Assigned task.
Repeat everything from the start of the data down to and including the line that contains "Notarzt (ASB Wache Neustadt/Sa.)". Keep each line unchanged.
*****
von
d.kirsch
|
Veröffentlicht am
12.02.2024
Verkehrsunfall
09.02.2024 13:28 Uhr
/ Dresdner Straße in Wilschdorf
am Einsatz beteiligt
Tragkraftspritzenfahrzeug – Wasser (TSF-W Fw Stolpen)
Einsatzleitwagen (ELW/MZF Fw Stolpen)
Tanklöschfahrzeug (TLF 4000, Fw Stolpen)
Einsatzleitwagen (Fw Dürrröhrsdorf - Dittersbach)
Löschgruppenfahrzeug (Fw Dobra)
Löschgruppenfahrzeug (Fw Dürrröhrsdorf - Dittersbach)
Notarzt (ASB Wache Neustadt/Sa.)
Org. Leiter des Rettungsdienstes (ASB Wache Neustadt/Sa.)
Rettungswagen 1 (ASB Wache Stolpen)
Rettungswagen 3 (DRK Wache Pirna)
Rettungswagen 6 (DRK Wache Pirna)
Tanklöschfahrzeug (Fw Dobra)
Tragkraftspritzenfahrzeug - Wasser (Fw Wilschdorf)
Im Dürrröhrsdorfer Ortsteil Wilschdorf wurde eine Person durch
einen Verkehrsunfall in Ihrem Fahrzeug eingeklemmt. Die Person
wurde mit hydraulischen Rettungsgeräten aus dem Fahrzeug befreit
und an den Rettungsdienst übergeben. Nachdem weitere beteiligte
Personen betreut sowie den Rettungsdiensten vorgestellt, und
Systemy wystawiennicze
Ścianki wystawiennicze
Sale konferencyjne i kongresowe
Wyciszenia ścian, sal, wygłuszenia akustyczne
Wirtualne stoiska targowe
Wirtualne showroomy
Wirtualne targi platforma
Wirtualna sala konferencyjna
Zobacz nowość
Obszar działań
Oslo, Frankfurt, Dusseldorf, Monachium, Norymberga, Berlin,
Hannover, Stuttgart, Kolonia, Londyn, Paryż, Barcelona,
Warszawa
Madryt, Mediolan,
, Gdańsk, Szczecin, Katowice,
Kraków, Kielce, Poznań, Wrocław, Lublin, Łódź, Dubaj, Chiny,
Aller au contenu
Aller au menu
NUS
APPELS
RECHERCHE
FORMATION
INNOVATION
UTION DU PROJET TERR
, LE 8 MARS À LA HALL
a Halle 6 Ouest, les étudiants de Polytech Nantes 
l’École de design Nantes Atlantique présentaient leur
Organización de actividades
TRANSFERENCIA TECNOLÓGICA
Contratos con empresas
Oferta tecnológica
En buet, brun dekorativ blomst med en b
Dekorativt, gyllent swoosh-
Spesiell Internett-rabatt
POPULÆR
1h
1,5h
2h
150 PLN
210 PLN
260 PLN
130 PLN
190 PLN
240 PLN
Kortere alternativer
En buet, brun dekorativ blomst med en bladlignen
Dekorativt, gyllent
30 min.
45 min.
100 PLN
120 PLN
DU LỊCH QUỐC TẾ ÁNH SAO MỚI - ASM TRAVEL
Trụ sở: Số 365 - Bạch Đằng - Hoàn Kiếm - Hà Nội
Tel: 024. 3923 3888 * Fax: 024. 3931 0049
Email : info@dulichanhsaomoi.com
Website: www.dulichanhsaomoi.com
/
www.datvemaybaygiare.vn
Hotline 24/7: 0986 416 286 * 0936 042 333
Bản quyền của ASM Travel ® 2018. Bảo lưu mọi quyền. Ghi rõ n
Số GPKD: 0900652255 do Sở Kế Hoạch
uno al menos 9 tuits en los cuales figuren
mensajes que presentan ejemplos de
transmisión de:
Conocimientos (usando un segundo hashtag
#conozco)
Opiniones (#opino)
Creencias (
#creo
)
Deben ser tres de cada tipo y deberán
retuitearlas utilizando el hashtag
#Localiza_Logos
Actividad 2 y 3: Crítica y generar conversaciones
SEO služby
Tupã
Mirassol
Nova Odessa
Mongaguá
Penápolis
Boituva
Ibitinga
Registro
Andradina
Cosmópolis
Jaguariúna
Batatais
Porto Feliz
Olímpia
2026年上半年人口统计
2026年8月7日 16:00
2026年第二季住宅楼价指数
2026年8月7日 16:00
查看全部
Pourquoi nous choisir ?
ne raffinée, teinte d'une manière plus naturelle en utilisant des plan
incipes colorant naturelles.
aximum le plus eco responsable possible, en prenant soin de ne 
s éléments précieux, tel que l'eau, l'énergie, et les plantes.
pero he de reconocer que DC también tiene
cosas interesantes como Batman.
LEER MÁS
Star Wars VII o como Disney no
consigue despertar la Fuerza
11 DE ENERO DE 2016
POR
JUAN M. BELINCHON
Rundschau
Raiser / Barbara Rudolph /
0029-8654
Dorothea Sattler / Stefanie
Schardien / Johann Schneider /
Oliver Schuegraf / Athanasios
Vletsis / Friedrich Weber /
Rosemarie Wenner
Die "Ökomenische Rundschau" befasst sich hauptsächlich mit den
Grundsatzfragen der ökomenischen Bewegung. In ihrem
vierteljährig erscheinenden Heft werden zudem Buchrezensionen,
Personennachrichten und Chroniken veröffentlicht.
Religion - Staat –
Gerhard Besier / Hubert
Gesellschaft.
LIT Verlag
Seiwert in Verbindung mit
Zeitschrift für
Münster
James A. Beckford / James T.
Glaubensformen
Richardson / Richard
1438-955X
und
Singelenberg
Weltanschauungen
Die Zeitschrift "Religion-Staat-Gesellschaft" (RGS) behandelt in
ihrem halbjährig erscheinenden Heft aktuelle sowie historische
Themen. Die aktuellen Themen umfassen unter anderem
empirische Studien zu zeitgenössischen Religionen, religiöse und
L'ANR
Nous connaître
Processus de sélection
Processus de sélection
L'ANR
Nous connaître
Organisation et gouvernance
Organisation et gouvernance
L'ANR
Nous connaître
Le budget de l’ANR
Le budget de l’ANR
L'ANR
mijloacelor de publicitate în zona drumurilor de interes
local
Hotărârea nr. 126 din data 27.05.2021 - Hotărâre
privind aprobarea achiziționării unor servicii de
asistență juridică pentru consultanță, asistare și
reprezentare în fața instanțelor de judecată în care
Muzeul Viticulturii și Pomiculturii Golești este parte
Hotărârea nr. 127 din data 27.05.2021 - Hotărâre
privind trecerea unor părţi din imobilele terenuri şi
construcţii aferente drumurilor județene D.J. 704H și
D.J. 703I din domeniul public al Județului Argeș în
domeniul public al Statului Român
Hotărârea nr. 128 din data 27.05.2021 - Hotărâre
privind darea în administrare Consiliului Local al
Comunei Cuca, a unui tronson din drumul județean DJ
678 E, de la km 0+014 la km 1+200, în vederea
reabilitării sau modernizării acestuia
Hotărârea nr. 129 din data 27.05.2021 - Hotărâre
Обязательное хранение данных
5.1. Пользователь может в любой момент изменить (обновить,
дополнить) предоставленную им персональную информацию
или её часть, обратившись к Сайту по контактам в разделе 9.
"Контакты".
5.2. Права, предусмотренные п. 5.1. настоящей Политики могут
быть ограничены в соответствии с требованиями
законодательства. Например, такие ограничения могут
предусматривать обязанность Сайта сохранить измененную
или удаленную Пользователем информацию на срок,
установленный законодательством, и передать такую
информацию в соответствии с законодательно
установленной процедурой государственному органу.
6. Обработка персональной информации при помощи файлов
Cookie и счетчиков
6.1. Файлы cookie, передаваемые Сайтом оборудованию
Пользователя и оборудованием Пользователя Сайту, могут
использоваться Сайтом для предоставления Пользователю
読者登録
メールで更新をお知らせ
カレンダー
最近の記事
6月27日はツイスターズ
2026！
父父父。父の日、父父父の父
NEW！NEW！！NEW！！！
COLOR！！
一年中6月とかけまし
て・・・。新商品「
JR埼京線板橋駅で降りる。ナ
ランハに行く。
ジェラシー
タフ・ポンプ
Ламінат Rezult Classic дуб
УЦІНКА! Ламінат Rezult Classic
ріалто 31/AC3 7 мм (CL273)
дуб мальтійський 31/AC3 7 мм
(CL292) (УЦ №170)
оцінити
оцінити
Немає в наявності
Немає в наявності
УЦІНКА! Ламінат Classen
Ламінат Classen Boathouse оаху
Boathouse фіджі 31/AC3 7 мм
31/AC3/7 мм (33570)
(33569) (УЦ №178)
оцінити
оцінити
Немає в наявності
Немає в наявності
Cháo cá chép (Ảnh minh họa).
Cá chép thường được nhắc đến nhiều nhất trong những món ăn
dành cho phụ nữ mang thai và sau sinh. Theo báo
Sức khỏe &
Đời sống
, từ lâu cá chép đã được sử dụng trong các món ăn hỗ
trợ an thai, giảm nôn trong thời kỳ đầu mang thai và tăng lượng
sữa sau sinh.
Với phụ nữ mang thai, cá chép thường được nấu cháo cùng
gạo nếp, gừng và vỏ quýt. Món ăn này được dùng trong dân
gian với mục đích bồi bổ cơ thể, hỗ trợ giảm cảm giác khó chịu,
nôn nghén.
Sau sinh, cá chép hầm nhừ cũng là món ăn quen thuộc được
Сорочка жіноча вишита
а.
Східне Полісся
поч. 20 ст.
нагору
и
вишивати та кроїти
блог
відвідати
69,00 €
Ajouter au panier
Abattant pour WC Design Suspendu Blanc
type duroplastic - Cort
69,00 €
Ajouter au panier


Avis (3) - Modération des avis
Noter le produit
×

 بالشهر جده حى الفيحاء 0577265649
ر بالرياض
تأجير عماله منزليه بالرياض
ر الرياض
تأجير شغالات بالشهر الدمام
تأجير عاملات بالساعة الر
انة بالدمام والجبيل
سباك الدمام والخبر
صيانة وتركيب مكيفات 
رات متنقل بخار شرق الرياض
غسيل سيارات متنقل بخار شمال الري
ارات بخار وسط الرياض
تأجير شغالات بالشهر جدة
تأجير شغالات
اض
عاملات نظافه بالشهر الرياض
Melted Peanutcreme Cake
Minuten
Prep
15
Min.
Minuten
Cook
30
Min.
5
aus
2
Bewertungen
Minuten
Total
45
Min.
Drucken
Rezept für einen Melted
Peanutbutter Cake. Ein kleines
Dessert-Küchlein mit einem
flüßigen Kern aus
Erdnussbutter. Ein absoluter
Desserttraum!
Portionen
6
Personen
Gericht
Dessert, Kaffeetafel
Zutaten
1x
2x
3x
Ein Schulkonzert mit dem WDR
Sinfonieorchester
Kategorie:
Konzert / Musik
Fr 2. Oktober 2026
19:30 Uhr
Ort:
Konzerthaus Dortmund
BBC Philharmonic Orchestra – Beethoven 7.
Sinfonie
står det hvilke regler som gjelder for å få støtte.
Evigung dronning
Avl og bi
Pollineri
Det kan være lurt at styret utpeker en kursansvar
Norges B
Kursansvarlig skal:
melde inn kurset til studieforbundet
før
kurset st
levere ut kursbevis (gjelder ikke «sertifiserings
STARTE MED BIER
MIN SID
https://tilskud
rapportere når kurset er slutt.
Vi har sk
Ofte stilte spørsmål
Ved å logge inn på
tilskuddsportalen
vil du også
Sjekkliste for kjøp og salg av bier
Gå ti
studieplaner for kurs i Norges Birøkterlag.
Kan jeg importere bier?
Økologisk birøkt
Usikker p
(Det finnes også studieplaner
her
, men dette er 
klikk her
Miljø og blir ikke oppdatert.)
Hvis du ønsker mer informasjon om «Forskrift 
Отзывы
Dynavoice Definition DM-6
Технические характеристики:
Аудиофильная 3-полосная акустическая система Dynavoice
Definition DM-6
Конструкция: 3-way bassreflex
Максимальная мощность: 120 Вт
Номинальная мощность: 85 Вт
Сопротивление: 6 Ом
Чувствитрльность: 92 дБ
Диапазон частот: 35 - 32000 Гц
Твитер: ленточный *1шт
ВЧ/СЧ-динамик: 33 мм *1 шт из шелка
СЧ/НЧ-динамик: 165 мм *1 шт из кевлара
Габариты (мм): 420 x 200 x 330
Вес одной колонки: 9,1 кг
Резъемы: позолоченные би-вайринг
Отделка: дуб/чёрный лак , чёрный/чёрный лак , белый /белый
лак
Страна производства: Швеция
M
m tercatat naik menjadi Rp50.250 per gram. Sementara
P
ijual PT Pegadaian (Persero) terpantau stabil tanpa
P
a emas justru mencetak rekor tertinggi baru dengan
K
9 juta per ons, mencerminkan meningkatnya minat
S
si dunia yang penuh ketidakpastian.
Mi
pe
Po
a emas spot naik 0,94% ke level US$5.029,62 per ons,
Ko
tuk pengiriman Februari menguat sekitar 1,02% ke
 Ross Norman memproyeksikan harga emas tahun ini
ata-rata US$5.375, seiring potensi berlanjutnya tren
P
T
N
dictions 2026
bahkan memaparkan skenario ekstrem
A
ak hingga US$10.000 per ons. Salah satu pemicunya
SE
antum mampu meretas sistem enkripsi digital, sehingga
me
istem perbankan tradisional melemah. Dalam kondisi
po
*****
Task answer.
von
d.kirsch
|
Veröffentlicht am
12.02.2024
Verkehrsunfall
09.02.2024 13:28 Uhr
/ Dresdner Straße in Wilschdorf
am Einsatz beteiligt
Tragkraftspritzenfahrzeug – Wasser (TSF-W Fw Stolpen)
Einsatzleitwagen (ELW/MZF Fw Stolpen)
Tanklöschfahrzeug (TLF 4000, Fw Stolpen)
Einsatzleitwagen (Fw Dürrröhrsdorf - Dittersbach)
Löschgruppenfahrzeug (Fw Dobra)
Löschgruppenfahrzeug (Fw Dürrröhrsdorf - Dittersbach)
Notarzt (ASB Wache Neustadt/Sa.)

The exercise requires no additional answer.